I just finished reading this book, The Battle for Wine and Love: Or How I Saved the World from Parkerization by Alice Feiring. I’ve been reading a lot of books about wine and the wine industry – I plan to write about a few that I think worthy of a read occasionally.
Alice Feiring is a wine writer and blogger. Based on her website, it appears as though she is also available as a consultant – or as she puts it, “wine girl for hire”. The book is about her search for wines that truly reflect their place and are a true representation of the terroir, land and, to a slight extent, their wine makers. She searches for unmodified and undoctored wines. No added tannins, false yeasts or magical powders.
The “Parkerization” that she refers to is the influence of Robert Parker Jr. who is generally considered to have the most influential palate in the wine industry. Robert Parker is the individual who determined the 100 point ranking system of wines that allowed critics to grade wines as if they were a school project. He has published the Wine Advocate since 1978… for an example of the scope of his magazine, Robert Parker is said to taste up to 10,000 wines per year!

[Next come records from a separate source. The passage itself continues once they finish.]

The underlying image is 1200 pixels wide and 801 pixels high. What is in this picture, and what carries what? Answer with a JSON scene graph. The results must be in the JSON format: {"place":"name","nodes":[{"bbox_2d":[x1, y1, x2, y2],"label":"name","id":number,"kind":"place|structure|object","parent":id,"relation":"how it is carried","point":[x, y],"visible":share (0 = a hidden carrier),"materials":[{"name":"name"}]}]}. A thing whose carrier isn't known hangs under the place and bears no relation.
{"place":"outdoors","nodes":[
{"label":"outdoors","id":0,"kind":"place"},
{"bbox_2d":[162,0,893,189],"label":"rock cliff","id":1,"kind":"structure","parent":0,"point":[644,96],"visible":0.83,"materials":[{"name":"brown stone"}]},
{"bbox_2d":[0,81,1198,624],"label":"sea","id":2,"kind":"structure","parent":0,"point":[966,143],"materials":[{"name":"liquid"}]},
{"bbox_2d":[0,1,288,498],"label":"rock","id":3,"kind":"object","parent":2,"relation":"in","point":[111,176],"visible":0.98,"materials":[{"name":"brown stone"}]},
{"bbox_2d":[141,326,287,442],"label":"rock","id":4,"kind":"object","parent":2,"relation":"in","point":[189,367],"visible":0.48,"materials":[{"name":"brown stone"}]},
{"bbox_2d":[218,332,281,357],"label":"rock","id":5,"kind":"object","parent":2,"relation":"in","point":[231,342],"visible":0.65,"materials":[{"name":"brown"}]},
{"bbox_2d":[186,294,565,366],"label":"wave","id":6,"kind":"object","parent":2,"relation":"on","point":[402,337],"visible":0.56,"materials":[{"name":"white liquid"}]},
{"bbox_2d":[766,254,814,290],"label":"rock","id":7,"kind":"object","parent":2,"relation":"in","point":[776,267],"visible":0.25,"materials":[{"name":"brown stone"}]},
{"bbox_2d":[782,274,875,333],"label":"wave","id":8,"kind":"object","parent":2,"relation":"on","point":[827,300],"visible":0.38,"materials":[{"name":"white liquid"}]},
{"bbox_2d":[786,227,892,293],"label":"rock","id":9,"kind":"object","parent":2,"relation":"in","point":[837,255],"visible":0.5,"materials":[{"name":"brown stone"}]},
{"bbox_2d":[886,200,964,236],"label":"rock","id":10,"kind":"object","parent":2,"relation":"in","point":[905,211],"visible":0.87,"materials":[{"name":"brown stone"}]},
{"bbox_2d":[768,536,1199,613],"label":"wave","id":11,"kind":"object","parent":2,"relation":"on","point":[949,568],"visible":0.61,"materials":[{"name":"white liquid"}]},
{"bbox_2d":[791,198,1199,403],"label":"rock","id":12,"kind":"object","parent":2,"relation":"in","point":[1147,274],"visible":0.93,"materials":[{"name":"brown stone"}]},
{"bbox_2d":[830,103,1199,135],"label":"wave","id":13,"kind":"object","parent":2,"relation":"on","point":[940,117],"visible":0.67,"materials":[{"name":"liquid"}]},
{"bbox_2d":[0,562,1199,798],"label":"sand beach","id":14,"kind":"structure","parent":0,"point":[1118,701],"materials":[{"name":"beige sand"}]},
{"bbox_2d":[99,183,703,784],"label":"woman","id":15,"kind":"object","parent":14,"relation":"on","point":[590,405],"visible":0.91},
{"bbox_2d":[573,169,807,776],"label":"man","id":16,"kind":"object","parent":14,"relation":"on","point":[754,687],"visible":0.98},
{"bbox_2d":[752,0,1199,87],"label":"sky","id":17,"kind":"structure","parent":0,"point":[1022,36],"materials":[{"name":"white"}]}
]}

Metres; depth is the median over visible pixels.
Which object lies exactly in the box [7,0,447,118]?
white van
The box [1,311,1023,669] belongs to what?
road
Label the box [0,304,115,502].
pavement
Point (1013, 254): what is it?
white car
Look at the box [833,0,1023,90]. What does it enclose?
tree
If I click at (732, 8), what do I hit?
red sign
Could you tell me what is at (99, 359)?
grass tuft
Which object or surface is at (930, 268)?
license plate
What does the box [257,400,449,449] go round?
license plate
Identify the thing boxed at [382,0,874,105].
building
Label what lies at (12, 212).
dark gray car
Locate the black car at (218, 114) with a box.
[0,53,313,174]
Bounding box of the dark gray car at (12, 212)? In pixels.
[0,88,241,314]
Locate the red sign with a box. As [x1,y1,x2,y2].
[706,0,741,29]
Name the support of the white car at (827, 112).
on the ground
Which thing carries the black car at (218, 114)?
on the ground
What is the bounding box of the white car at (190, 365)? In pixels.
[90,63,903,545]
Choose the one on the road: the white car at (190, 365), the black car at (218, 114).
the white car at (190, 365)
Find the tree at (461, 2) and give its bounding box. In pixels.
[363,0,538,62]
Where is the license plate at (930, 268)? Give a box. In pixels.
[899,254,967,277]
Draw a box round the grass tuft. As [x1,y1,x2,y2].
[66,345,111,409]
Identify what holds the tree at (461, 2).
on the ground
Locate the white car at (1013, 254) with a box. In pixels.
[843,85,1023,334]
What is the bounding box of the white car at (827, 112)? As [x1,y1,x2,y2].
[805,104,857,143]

Critics of Robert Parker and the Wine Advocate often say that he prefers highly alcoholic, fruit laden wines. This includes big California and Australian wines – “fruit bombs” as others have disparagingly referred to them. There have also been accusations circulating through the wine world that many winemakers will doctor their wines in order to appeal specifically to his palate. A high Parker score is a guarantee that the wine will sell. I’m completely intrigued by the idea that one person can have so much influence over wine, which is a subjective matter, and will probably talk more about Robert Parker later!
The book, meanwhile, simply details Alice Feiring’s journey throughout the wine world. She goes to underground, “rogue” wine fairs in Europe, visiting with winemakers who prefer to stick to traditional, historical vineyard practices. She discusses biodynamics and organic winemaking and the dangers of them becoming nothing more than a marketing tool. I was completely interested in her visit to UC Davis and their winemaking institute as she discussed her winemaking theories with professors from what is, arguably, one of the most prestigious educational institutions in the wine world. Finally, Alice Feiring had a few run-ins with Robert Parker that are carefully detailed within the pages of her book.

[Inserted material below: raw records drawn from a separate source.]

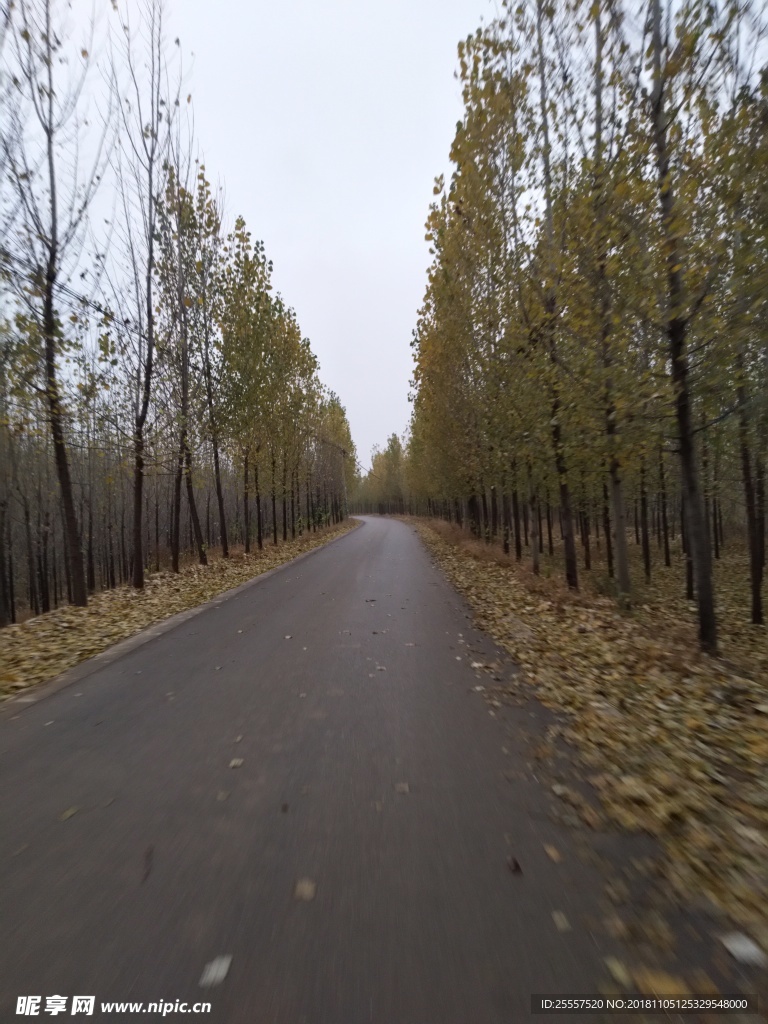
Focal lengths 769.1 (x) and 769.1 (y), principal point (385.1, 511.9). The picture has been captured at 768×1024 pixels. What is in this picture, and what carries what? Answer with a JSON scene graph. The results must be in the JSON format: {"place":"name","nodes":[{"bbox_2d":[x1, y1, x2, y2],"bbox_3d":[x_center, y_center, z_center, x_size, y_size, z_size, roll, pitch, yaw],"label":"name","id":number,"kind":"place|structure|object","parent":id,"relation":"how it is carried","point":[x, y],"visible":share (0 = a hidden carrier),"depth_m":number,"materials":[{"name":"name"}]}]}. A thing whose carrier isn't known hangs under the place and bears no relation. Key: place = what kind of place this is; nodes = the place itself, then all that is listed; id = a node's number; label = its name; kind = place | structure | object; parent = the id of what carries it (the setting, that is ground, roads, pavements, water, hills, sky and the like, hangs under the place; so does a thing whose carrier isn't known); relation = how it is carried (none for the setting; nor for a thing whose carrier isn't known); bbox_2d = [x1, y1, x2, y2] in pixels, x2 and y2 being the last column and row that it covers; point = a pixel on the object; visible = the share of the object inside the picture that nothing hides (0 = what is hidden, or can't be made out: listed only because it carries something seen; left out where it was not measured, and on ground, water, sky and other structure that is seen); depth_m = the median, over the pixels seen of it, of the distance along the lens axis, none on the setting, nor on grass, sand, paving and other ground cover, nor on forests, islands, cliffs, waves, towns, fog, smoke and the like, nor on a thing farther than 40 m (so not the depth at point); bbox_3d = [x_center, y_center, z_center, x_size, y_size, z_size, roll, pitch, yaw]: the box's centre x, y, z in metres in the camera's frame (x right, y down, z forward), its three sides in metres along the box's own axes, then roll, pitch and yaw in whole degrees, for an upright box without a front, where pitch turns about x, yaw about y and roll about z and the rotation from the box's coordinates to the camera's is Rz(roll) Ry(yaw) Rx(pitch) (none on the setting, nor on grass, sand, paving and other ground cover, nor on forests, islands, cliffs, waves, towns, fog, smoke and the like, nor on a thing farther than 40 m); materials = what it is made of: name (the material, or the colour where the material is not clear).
{"place":"outdoors","nodes":[
{"label":"outdoors","id":0,"kind":"place"},
{"bbox_2d":[0,517,360,700],"label":"verge","id":1,"kind":"structure","parent":0,"point":[68,612],"materials":[{"name":"plant"}]},
{"bbox_2d":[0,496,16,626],"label":"tree","id":2,"kind":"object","parent":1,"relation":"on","point":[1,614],"visible":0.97,"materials":[{"name":"brown wood"}]},
{"bbox_2d":[1,0,105,612],"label":"tree","id":3,"kind":"object","parent":1,"relation":"on","point":[72,532],"visible":0.99,"depth_m":9.46,"materials":[{"name":"plant"}]},
{"bbox_2d":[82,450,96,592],"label":"tree","id":4,"kind":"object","parent":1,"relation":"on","point":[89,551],"visible":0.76,"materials":[{"name":"brown wood"}]},
{"bbox_2d":[109,0,177,586],"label":"tree","id":5,"kind":"object","parent":1,"relation":"on","point":[140,579],"visible":0.99,"depth_m":12.24,"materials":[{"name":"plant"}]},
{"bbox_2d":[154,160,211,567],"bbox_3d":[-4.225,-3.039,16.265,1.812,8.307,2.331,-1,1,1],"label":"tree","id":6,"kind":"object","parent":1,"relation":"on","point":[176,553],"visible":0.96,"depth_m":16.20,"materials":[{"name":"plant"}]},
{"bbox_2d":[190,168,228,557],"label":"tree","id":7,"kind":"object","parent":1,"relation":"on","point":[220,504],"visible":0.93,"depth_m":18.46,"materials":[{"name":"plant"}]},
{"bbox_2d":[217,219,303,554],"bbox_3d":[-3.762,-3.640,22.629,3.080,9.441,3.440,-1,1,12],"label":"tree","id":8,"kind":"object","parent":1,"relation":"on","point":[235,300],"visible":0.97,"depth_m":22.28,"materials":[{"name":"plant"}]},
{"bbox_2d":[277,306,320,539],"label":"tree","id":9,"kind":"object","parent":1,"relation":"on","point":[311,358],"visible":0.78,"depth_m":31.65,"materials":[{"name":"plant"}]},
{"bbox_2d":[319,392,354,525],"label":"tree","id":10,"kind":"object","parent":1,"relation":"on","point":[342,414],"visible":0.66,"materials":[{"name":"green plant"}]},
{"bbox_2d":[339,448,347,518],"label":"utility pole","id":11,"kind":"object","parent":1,"relation":"on","point":[342,452],"visible":0.76,"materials":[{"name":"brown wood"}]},
{"bbox_2d":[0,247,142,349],"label":"power line","id":12,"kind":"object","parent":11,"relation":"attached to","point":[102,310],"visible":0.76,"depth_m":11.37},
{"bbox_2d":[6,0,496,469],"label":"sky","id":13,"kind":"structure","parent":0,"point":[414,186],"materials":[{"name":"white"}]},
{"bbox_2d":[0,512,766,1021],"label":"road","id":14,"kind":"structure","parent":0,"point":[195,674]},
{"bbox_2d":[58,806,79,820],"bbox_3d":[-1.356,1.278,3.282,0.100,0.018,0.128,-1,1,12],"label":"fallen leaf","id":15,"kind":"object","parent":14,"relation":"on","point":[68,814],"visible":0.93,"depth_m":3.27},
{"bbox_2d":[141,844,153,882],"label":"fallen leaf","id":16,"kind":"object","parent":14,"relation":"on","point":[148,861],"visible":0.91,"depth_m":2.76,"materials":[{"name":"brown"}]},
{"bbox_2d":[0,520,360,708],"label":"curb","id":17,"kind":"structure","parent":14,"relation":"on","point":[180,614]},
{"bbox_2d":[199,954,232,987],"bbox_3d":[-0.478,1.287,2.170,0.099,0.014,0.141,-1,1,1],"label":"fallen leaf","id":18,"kind":"object","parent":14,"relation":"on","point":[222,971],"visible":0.88,"depth_m":2.16,"materials":[{"name":"white"}]},
{"bbox_2d":[216,789,230,801],"bbox_3d":[-0.727,1.255,3.429,0.075,0.018,0.129,-1,1,1],"label":"fallen leaf","id":19,"kind":"object","parent":14,"relation":"on","point":[222,797],"visible":0.95,"depth_m":3.42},
{"bbox_2d":[228,757,244,768],"bbox_3d":[-0.746,1.249,3.856,0.084,0.018,0.125,-1,1,1],"label":"fallen leaf","id":20,"kind":"object","parent":14,"relation":"on","point":[235,762],"visible":0.95,"depth_m":3.84,"materials":[{"name":"beige plant"}]},
{"bbox_2d":[231,734,244,743],"bbox_3d":[-0.804,1.221,4.173,0.068,0.020,0.120,-1,1,1],"label":"fallen leaf","id":21,"kind":"object","parent":14,"relation":"on","point":[237,738],"visible":0.95,"depth_m":4.17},
{"bbox_2d":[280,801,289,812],"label":"fallen leaf","id":22,"kind":"object","parent":14,"relation":"on","point":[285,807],"visible":0.94,"depth_m":3.21,"materials":[{"name":"brown"}]},
{"bbox_2d":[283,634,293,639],"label":"fallen leaf","id":23,"kind":"object","parent":14,"relation":"on","point":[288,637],"visible":0.93,"depth_m":7.32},
{"bbox_2d":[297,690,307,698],"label":"fallen leaf","id":24,"kind":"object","parent":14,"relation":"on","point":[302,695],"visible":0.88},
{"bbox_2d":[293,878,316,901],"bbox_3d":[-0.271,1.267,2.598,0.100,0.016,0.143,-1,1,1],"label":"fallen leaf","id":25,"kind":"object","parent":14,"relation":"on","point":[306,891],"visible":0.9,"depth_m":2.58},
{"bbox_2d":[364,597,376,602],"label":"fallen leaf","id":26,"kind":"object","parent":14,"relation":"on","point":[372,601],"visible":0.98,"depth_m":9.79,"materials":[{"name":"brown"}]},
{"bbox_2d":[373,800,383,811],"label":"fallen leaf","id":27,"kind":"object","parent":14,"relation":"on","point":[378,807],"visible":0.87,"depth_m":3.20,"materials":[{"name":"brown"}]},
{"bbox_2d":[375,664,386,672],"bbox_3d":[-0.037,1.181,5.865,0.107,0.023,0.152,-1,1,1],"label":"fallen leaf","id":28,"kind":"object","parent":14,"relation":"on","point":[380,667],"visible":0.94,"depth_m":5.85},
{"bbox_2d":[394,782,410,794],"bbox_3d":[0.073,1.223,3.431,0.083,0.015,0.115,-1,1,1],"label":"fallen leaf","id":29,"kind":"object","parent":14,"relation":"on","point":[404,788],"visible":0.94,"depth_m":3.42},
{"bbox_2d":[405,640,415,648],"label":"fallen leaf","id":30,"kind":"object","parent":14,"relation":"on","point":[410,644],"visible":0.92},
{"bbox_2d":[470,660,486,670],"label":"fallen leaf","id":31,"kind":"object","parent":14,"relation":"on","point":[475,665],"visible":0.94,"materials":[{"name":"beige plant"}]},
{"bbox_2d":[506,855,522,873],"bbox_3d":[0.452,1.235,2.717,0.063,0.025,0.108,-1,1,1],"label":"fallen leaf","id":32,"kind":"object","parent":14,"relation":"on","point":[515,865],"visible":0.93,"depth_m":2.69,"materials":[{"name":"brown plant"}]},
{"bbox_2d":[542,842,564,862],"bbox_3d":[0.618,1.253,2.853,0.078,0.020,0.145,-1,1,1],"label":"fallen leaf","id":33,"kind":"object","parent":14,"relation":"on","point":[551,852],"visible":0.91,"depth_m":2.84,"materials":[{"name":"brown plant"}]},
{"bbox_2d":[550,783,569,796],"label":"fallen leaf","id":34,"kind":"object","parent":14,"relation":"on","point":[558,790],"visible":0.9,"depth_m":3.37,"materials":[{"name":"beige plant"}]},
{"bbox_2d":[550,909,571,931],"bbox_3d":[0.542,1.263,2.394,0.070,0.015,0.122,-1,1,1],"label":"fallen leaf","id":35,"kind":"object","parent":14,"relation":"on","point":[560,923],"visible":0.84,"depth_m":2.38,"materials":[{"name":"beige plant"}]},
{"bbox_2d":[603,955,632,987],"bbox_3d":[0.634,1.247,2.099,0.094,0.019,0.146,-1,1,1],"label":"fallen leaf","id":36,"kind":"object","parent":14,"relation":"on","point":[619,971],"visible":0.81,"depth_m":2.10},
{"bbox_2d":[632,969,690,999],"bbox_3d":[0.726,1.240,2.016,0.149,0.022,0.127,-1,1,15],"label":"fallen leaf","id":37,"kind":"object","parent":14,"relation":"on","point":[665,986],"visible":0.75,"depth_m":2.02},
{"bbox_2d":[719,930,766,966],"bbox_3d":[1.039,1.248,2.214,0.144,0.016,0.166,-1,1,1],"label":"fallen leaf","id":38,"kind":"object","parent":14,"relation":"on","point":[733,949],"visible":0.93,"depth_m":2.20,"materials":[{"name":"white plant"}]},
{"bbox_2d":[397,509,767,960],"label":"leaf-covered verge","id":39,"kind":"structure","parent":0,"point":[475,575],"materials":[{"name":"plant"}]},
{"bbox_2d":[356,433,411,514],"label":"tree row","id":40,"kind":"object","parent":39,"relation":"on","point":[374,465],"visible":0.51,"materials":[{"name":"green plant"}]},
{"bbox_2d":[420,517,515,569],"label":"dry grass","id":41,"kind":"structure","parent":39,"relation":"on","point":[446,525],"materials":[{"name":"plant"}]},
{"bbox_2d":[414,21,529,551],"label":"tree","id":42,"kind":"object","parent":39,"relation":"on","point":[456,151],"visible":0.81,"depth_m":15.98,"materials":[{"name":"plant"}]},
{"bbox_2d":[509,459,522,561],"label":"tree","id":43,"kind":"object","parent":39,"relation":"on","point":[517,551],"visible":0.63,"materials":[{"name":"brown wood"}]},
{"bbox_2d":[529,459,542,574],"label":"tree","id":44,"kind":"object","parent":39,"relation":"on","point":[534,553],"visible":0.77,"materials":[{"name":"brown wood"}]},
{"bbox_2d":[519,0,581,587],"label":"tree","id":45,"kind":"object","parent":39,"relation":"on","point":[570,549],"visible":0.97,"depth_m":10.13,"materials":[{"name":"plant"}]},
{"bbox_2d":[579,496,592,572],"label":"tree","id":46,"kind":"object","parent":39,"relation":"on","point":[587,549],"visible":0.57,"depth_m":14.87,"materials":[{"name":"brown plant"}]},
{"bbox_2d":[575,0,638,605],"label":"tree","id":47,"kind":"object","parent":39,"relation":"on","point":[621,549],"visible":0.97,"depth_m":8.56,"materials":[{"name":"plant"}]},
{"bbox_2d":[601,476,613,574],"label":"tree","id":48,"kind":"object","parent":39,"relation":"on","point":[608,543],"visible":0.37,"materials":[{"name":"brown plant"}]},
{"bbox_2d":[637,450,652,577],"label":"tree","id":49,"kind":"object","parent":39,"relation":"on","point":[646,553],"visible":0.61,"depth_m":13.83,"materials":[{"name":"brown plant"}]},
{"bbox_2d":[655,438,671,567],"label":"tree","id":50,"kind":"object","parent":39,"relation":"on","point":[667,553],"visible":0.7,"depth_m":16.03,"materials":[{"name":"brown plant"}]},
{"bbox_2d":[642,0,722,653],"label":"tree","id":51,"kind":"object","parent":39,"relation":"on","point":[707,592],"visible":0.99,"depth_m":5.95,"materials":[{"name":"plant"}]},
{"bbox_2d":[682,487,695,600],"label":"tree","id":52,"kind":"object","parent":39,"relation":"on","point":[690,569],"visible":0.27,"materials":[{"name":"brown wood"}]},
{"bbox_2d":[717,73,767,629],"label":"tree","id":53,"kind":"object","parent":39,"relation":"on","point":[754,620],"visible":0.99,"depth_m":6.79,"materials":[{"name":"green plant"}]}
]}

I really enjoyed this book and found that I learned a lot. The only thing that I didn’t love, however, was how adamant she was sometimes. I actually found myself feeling slightly sympathetic towards some of her interview subjects as she went into her interviews with her mind completely made up. Readers should take note that this is an extremely passionate book, which is why it reads so fantastically, but it’s definitely not an unbiased opinion with regards to winemaking methods.
Unfortunately it has made me want to search out some of the wines she has described! We’ll have to see how that goes.